PETUNJUK TUGAS |
(1) Menurut artikel tentang pasokan air untuk Bontang, apa tujuan pemerintah provinsi mengkaji berbagai opsi? Jawab dalam satu sampai tiga kalimat.
(2) Lanjutkan artikel tentang pasokan air untuk Bontang mulai dari kalimat terakhirnya.

Daerah

Banyak Cara Mengairi Bontang

Fitriwahyuningsih — Kaltim Today 26 Agustus 2023 16:10
Banyak Cara Mengairi Bontang
Bendungan Marangkayu di Kabupaten Kutai Kartanegara. Bendungan dengan luas total 678,5912 hektar ini diharapkan menjadi salah satu penyuplai air baku untuk warga Kota Bontang. (Foto: Kementerian PUPR)

Pemanfaatan air di bekas lubang tambang atau void Indominco sejatinya bukan opsi tunggal guna menghindari Bontang dari potensi krisis air bersih. Masih ada pilihan lain lebih yang secara kalkulasi bisa lebih cepat dan aman pemanfaatannya.

KEPALA Seksi Perencanaan Sumber Daya Air Dinas PUPR Kaltim, Muhammad Zuraini Ikhsan mengatakan pemerintah provinsi tengah mengkaji berbagai opsi guna menghindari Bontang dari krisis air.

DATA TERSEDIA |

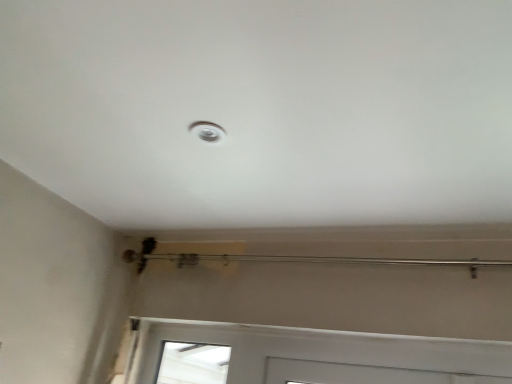
Question: Should I look upward or downward to see white glossy droplight at upper center?

Choices:
 (A) down
 (B) up

Answer: (B)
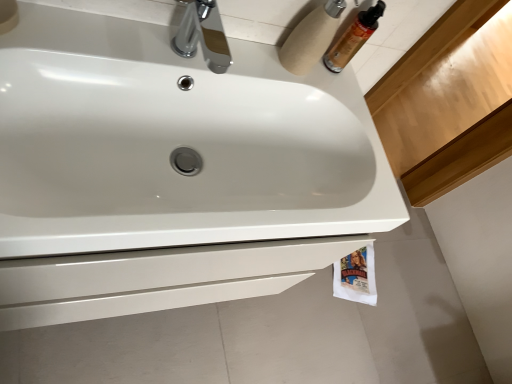
Find the location of `free space underneath white glossy sink at center (from a real-world perspective)`. free space underneath white glossy sink at center (from a real-world perspective) is located at coordinates (201, 154).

JAWABAN BERURUTAN |
(1) Pemerintah provinsi mengkaji berbagai opsi untuk menghindarkan Bontang dari krisis air. Pemanfaatan air di bekas lubang tambang Indominco bukan satu-satunya pilihan. Menurut kalkulasi, masih ada pilihan lain yang pemanfaatannya bisa lebih cepat dan aman.

(2)
Seluruh opsi tersebut digarap Dinas PUPR Kaltim secara simultan. Tidak ada yang ditetapkan sebagai prioritas. Namun bila melihat progresnya, memang ada opsi yang secara kalkulasi lebih lambat pemanfaatannya.

Ambil contoh Bendali Suka Rahmat di Kutai Timur. Ia tak bisa lekas diharapkan lantaran bangunan bendali belum dibangun dan masih terkendala pembebasan lahan. Pembebasan pun mesti dilakukan pemerintah pusat.

Namun Pemprov Kaltim melalui Dinas PUPRK mengaku telah mengantongi izin pinjam pakai mengingat lahan tersebut masuk kawasan hutan lindung. Begitu pun dengan Waduk Kanaan di Bontang. Tahun ini Pemprov Kaltim baru mulai mendesain kolam depresi dan dokumen persiapan pembebasan lahan.

"Possible semua. Tapi yang paling cepat kemungkinan Bendungan Marangkayu atau Bendung Gerak ini," beber Ikhsan ketika ditemui di kantornya akhir Mei 2023 lalu.

Bendung Gerak dan Bendungan Marangkayu dinilai paling mungkin dimanfaatkan dalam waktu dekat ketimbang pilihan lain. Tahap penyusunan Detail Engineering Design (DED) Bendung Gerak sudah dimulai tahun ini. Bendung pertama di Bontang itu rencana dimasukkan dalam 3 tahun penganggaran Pemprov Kaltim, 2024, 2025, dan 2026.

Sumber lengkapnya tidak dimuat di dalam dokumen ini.